Shrapnel from the bombs had peppered the rooms and blood spatters could be seen on doorframes, walls and in the courtyard.

Rabbani said he did not understand why foreign forces had targeted his family when he had no links to the insurgents firing rockets near the airport. “I do not belong to the government nor am I affiliated with anyone. I am a poor person who works in the city,” said the 49-year-old taxi driver.

Large fragments of the bombs lay on the ground nearby, one piece showing a partial label that read “50.9 KG.”

“There are no Daesh [Islamic State] or Taliban in this area and the fighting is almost three kilometers from here—and they bombed my house.”

It is not the first time a U.S. bombing attack has hit the wrong target. An American airstrike in 2015 destroyed a Doctors Without Borders trauma center in northern Kunduz province, killing over 40.

In July a U.S. airstrike killed 16 policemen in Helmand province. It came after a U.S. strike in Helmand’s Sangin district killed at least 18 civilians, mostly women and children, in February.
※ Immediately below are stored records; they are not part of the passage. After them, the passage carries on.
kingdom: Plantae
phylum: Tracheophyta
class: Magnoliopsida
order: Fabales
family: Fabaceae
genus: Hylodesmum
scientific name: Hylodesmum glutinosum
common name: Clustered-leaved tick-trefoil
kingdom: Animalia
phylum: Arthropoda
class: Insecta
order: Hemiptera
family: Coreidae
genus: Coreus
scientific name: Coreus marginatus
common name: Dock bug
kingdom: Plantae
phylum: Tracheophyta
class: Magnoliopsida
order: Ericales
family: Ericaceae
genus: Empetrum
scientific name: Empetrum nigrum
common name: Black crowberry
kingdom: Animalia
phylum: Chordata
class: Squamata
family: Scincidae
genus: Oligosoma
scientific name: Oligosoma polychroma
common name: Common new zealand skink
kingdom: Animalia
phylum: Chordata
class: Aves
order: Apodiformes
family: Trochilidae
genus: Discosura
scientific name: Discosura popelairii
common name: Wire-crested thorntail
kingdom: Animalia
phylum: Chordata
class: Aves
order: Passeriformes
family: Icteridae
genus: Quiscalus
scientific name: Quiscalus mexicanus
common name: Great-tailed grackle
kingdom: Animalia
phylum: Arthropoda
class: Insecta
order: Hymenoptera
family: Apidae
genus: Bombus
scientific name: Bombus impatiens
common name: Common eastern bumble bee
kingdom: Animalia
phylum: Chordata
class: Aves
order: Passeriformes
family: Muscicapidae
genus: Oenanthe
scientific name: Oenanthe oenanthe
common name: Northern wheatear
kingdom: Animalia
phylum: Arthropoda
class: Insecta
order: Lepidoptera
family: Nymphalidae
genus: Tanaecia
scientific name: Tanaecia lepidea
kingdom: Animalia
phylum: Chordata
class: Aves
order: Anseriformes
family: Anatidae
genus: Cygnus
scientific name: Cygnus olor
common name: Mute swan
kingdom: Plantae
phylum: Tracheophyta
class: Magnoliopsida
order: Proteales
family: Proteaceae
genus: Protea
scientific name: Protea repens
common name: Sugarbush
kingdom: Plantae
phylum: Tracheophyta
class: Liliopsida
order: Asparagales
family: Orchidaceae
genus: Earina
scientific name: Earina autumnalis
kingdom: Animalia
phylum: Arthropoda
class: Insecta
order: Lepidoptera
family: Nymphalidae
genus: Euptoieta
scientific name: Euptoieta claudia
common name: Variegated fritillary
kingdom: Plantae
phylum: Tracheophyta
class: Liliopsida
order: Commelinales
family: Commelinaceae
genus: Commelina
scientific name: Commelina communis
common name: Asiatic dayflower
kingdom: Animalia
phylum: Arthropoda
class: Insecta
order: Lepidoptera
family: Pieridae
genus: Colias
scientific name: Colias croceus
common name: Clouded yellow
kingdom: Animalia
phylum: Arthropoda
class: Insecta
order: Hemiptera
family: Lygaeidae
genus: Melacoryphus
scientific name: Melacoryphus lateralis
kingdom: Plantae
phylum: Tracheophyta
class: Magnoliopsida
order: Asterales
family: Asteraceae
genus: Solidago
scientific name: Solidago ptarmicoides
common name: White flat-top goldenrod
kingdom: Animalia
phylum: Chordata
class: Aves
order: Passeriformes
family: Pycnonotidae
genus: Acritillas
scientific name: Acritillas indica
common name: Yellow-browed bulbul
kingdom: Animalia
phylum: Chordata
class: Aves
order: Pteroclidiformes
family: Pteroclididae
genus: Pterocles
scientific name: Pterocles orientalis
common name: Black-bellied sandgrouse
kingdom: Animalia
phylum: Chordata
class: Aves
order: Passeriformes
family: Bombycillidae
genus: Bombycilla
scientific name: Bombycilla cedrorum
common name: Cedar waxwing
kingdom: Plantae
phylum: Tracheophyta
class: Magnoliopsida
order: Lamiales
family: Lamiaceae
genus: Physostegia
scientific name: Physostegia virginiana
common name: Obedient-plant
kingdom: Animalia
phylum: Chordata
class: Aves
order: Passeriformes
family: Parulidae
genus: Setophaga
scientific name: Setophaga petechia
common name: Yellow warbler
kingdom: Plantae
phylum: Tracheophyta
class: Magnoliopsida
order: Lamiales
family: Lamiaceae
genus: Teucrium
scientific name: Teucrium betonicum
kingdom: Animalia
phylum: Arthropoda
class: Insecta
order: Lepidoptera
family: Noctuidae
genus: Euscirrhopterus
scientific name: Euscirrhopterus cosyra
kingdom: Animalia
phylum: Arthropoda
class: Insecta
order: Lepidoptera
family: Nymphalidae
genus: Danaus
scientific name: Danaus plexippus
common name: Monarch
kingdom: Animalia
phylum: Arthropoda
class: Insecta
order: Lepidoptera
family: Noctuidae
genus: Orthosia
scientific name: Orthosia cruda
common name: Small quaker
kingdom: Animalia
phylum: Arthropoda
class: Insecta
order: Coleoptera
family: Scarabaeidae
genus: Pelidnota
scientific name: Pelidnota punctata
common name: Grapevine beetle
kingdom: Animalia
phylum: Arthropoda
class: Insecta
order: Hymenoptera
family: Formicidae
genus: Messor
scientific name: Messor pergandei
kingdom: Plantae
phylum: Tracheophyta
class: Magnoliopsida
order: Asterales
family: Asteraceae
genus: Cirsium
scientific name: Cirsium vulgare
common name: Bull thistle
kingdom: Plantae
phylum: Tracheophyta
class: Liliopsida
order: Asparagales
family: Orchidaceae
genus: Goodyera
Rabbani and his family have joined a growing list of civilians who have become casualties of Afghanistan’s grinding 16-year war. The number of civilians killed and wounded was at a record high in the first six months of 2017, a U.N. report shows, made worse by the Afghan Air Force carrying out its own airstrikes along with U.S. Forces.

“Airstrikes carried out by international and Afghan air forces caused 590 civilian casualties [in 2016], nearly double that recorded in 2015,” a separate U.N. report shows, with women and children accounting for more than half of the victims.

While NATO has acknowledged its mistake, Rabbani’s family wants compensation not sympathy—and for the strikes on ordinary Afghans to stop. “They do not target the enemies in front of their eyes—they target our house and kill our people,” said Rabbani.